Scientists built a camera fast enough to catch atoms undressing — and discovered the simulations were wrong
At the European XFEL facility outside Hamburg, physicists have a new reason to distrust their simulations. A diagnostic technique they spent years building has finally produced a direct measurement of what happens to copper atoms in the first trillionths of a second after a high-intensity laser hits them — and the result contradicts the models. ScienceDaily covered the work on May 1, 2026. The underlying paper, from Dr. Lingen Huang and colleagues at the Helmholtz-Zentrum Dresden-Rossendorf, appeared in Nature Communications on April 3.
The finding matters to anyone running high-energy-density physics simulations, and especially to those designing laser fusion experiments: the computer codes that model how plasma behaves under extreme conditions overestimated how much the plasma heats up. Whether that is because the models overestimate collisional heating rates, underestimate radiative cooling, or miss some other process entirely remains unresolved. What the experiment shows is that the measurement is now possible — and that the models need calibration.
The setup was a hair-thin copper wire, about one-seventh the thickness of a human hair, positioned at the HED-HiBEF experiment station. The researchers fired a 3-joule, 30-femtosecond pulse from the high-intensity optical laser ReLaX at the wire, then probed the plasma 25 femtoseconds later with 8.2-kiloelectronvolt X-rays from the X-ray free-electron laser, tuned exactly to the copper Cu²²⁺ electronic transition. By varying the delay between the two lasers in one-femtosecond increments, they built a movie of ionization happening at the electron-dynamics timescale.
What they watched: Cu²²⁺ ions appeared within a picosecond of the laser hitting the wire, peaked in abundance at 2.5 picoseconds, and fully recombined and vanished within 10 picoseconds. The entire event is faster than a single camera flash. The wire target geometry, a 10-micrometer-diameter cylinder, solved alignment problems that plagued previous flat-foil experiments, where spatial and temporal jitter in the XFEL beam created significant uncertainties in the measurements.

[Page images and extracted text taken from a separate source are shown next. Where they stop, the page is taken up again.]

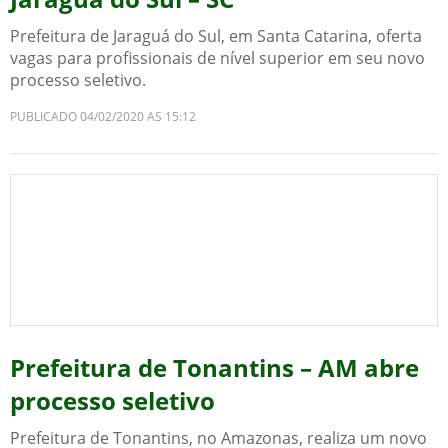
Prefeitura de Jaraguá do Sul, em Santa Catarina, oferta
vagas para profissionais de nível superior em seu novo
processo seletivo.
PUBLICADO 04/02/2020 AS 15:12
Prefeitura de Tonantins – AM abre
processo seletivo
Prefeitura de Tonantins, no Amazonas, realiza um novo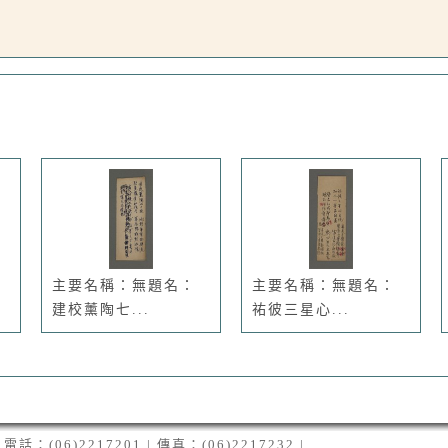
主要名稱：無題名：
主要名稱：無題名：
建校薰陶七...
祐彼三星心...
06)2217201 | 傳真：(06)2217232 |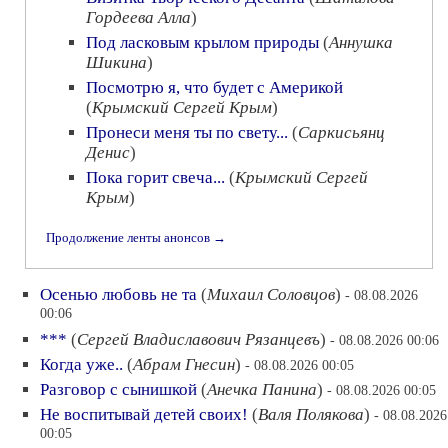
Гордеева Алла
)
Под ласковым крылом природы
(
Аннушка
Шикина
)
Посмотрю я, что будет с Америкой
(
Крымский Сергей Крым
)
Пронеси меня ты по свету...
(
Саркисьянц
Денис
)
Пока горит свеча...
(
Крымский Сергей
Крым
)
Продолжение ленты анонсов →
Осенью любовь не та
(
Михаил Соловцов
)
- 08.08.2026
00:06
***
(
Сергей Владиславович Рязанцевъ
)
- 08.08.2026 00:06
Когда уже..
(
Абрам Гнесин
)
- 08.08.2026 00:05
Разговор с сынишкой
(
Анечка Панина
)
- 08.08.2026 00:05
Не воспитывай детей своих!
(
Валя Полякова
)
- 08.08.2026
00:05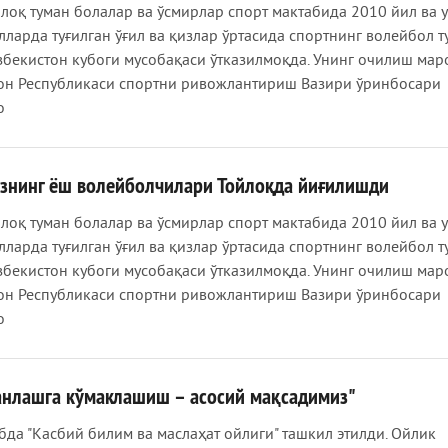
йлоқ туман болалар ва ўсмирлар спорт мактабида 2010 йил ва 
лларда туғилган ўғил ва қизлар ўртасида спортнинг волейбол т
збекистон кубоги мусобақаси ўтказилмоқда. Унинг очилиш ма
он Республикаси спортни ривожлантириш Вазири ўринбосари
о
знинг ёш волейболчилари Тойлоқда йиғилишди
йлоқ туман болалар ва ўсмирлар спорт мактабида 2010 йил ва 
лларда туғилган ўғил ва қизлар ўртасида спортнинг волейбол т
збекистон кубоги мусобақаси ўтказилмоқда. Унинг очилиш ма
он Республикаси спортни ривожлантириш Вазири ўринбосари
о
анлашга кўмаклашиш – асосий мақсадимиз"
бда "Касбий билим ва маслаҳат ойлиги" ташкил этилди. Ойлик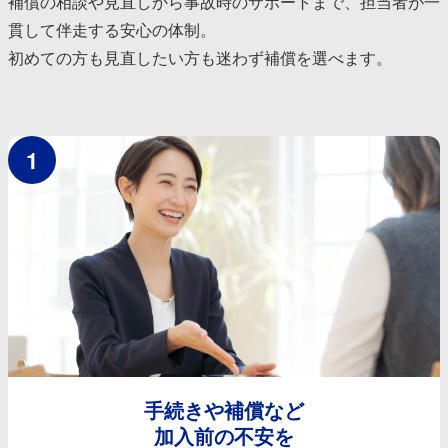
補償の相談や見直しから事故時のサポートまで、担当者が一
貫して伴走する安心の体制。
初めての方も見直したい方も迷わず補償を選べます。
1
手続きや補償など
加入前の不安を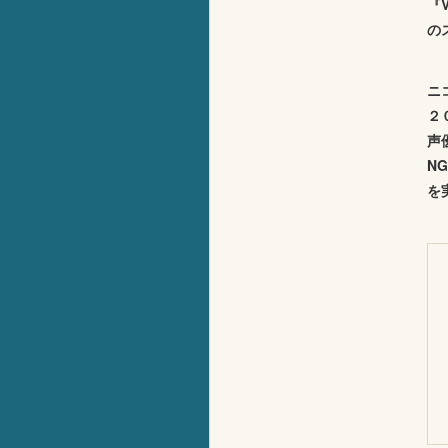
『
の
ニ
２
声
N
を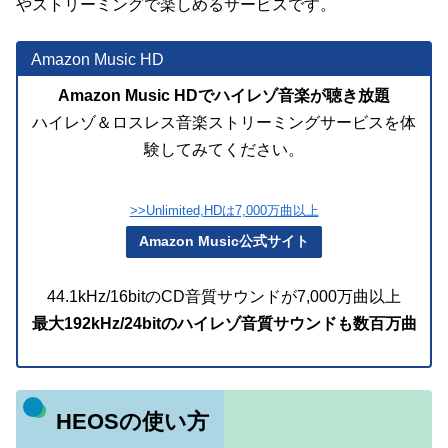
やストリーミングで楽しめるサービスです。
Amazon Music HD
Amazon Music HDでハイレゾ音楽が聴き放題
ハイレゾ＆ロスレス音楽ストリーミングサービスを体
験してみてください。
>>Unlimited,HDは7,000万曲以上
Amazon Music公式サイト
44.1kHz/16bitのCD音質サウンドが7,000万曲以上
最大192kHz/24bitのハイレゾ音質サウンドも数百万曲
HEOSの使い方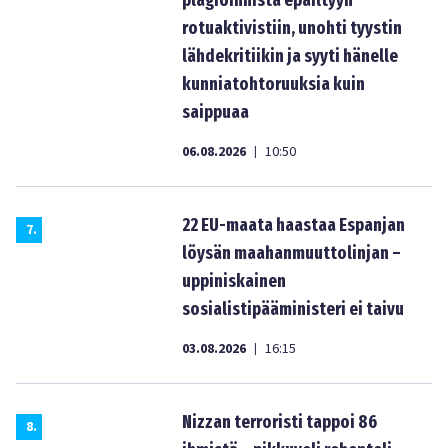
plagioinnista epäiltyyn
rotuaktivistiin, unohti tyystin
lähdekritiikin ja syyti hänelle
kunniatohtoruuksia kuin
saippuaa
06.08.2026
10:50
|
22 EU-maata haastaa Espanjan
7
.
löysän maahanmuuttolinjan –
uppiniskainen
sosialistipääministeri ei taivu
03.08.2026
16:15
|
Nizzan terroristi tappoi 86
8
.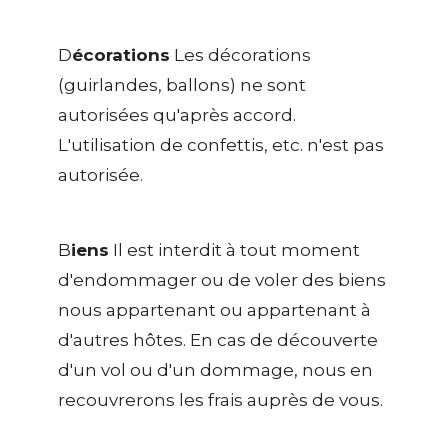
D
écorations
Les décorations
(guirlandes, ballons) ne sont
autorisées qu'après accord.
L'utilisation de confettis, etc. n'est pas
autorisée.
B
iens
Il est interdit à tout moment
d'endommager ou de voler des biens
nous appartenant ou appartenant à
d'autres hôtes. En cas de découverte
d'un vol ou d'un dommage, nous en
recouvrerons les frais auprès de vous.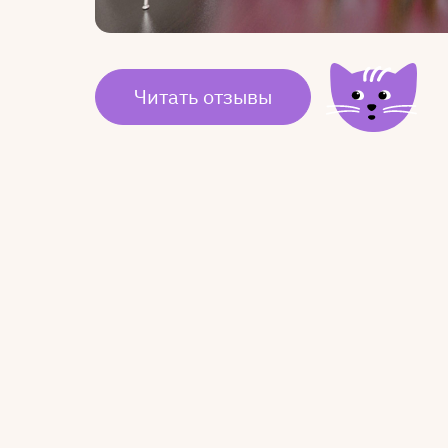
Читать отзывы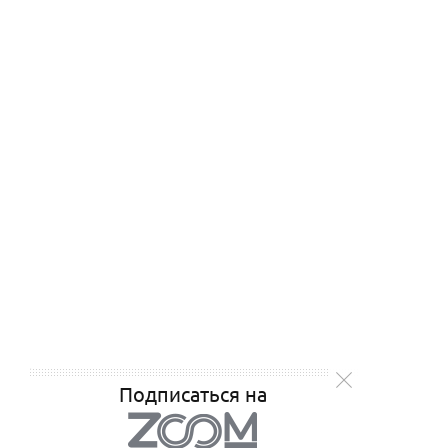
Подписаться на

The off-resonance emissions observed on both sides of the XFEL photon energy, with comparable yields, indicate balanced ionization and recombination rates. That balance is what the models failed to predict — they heated the plasma more than the experiment showed. The technical term for these kinds of models is particle-in-cell codes: computer simulations that track how charged particles move and interact in the electric and magnetic fields inside a plasma. They are the standard tool for designing inertial confinement fusion experiments, and getting their physics right determines whether your hohlraum design, laser pulse shape, and capsule compression will actually work.
NLTE — non-local thermodynamic equilibrium — is the regime where electrons in a plasma are not in thermal equilibrium with each other or with the ions. This is the standard state of matter in laser fusion experiments, in astrophysical plasmas, and in any system where intense laser pulses interact with solid-density targets. Getting the collisional processes wrong in NLTE conditions means your simulation predicts the wrong temperature, the wrong pressure, and the wrong plasma behavior as it expands. The paper states the comparison "reveals that typical models overestimate the plasma heating under the extreme conditions achieved in our experiment, highlighting the requirement for improved modeling of NLTE collisional processes for predictive capabilities."
The wire target geometry, a 10-micrometer-diameter cylinder, solved alignment problems that plagued previous flat-foil experiments, where spatial and temporal jitter in the XFEL beam created significant uncertainties in the measurements. Compared with the copper foils used in earlier work, the cylindrical target eased the alignment and overlap of the optical laser and XFEL on the target, while localizing heating effects in a smaller volume.
Prof. Tom Cowan, former director of the Institute of Radiation Physics at HZDR, was involved in the work. Dr. Ulf Zastrau, who runs the HED-HiBEF station at European XFEL, has been explicit about the applications to laser fusion. The diagnostic technique — resonant X-ray absorption spectroscopy combined with emission tracking at matched photon energies — is now a validated tool for probing ultrafast ionization dynamics that the field has not had before.
For builders working on inertial confinement fusion, this is a calibration problem. The simulations that tell you whether your hohlraum will work, whether your laser pulse shape is right, whether your capsule will compress symmetrically, depend on getting the plasma physics right at the electron dynamics level. A diagnostic that proves those models are wrong, even in a narrow regime, is worth paying attention to. Huang et al. have given the field a measurement that did not exist before. Now the modelers have to catch up.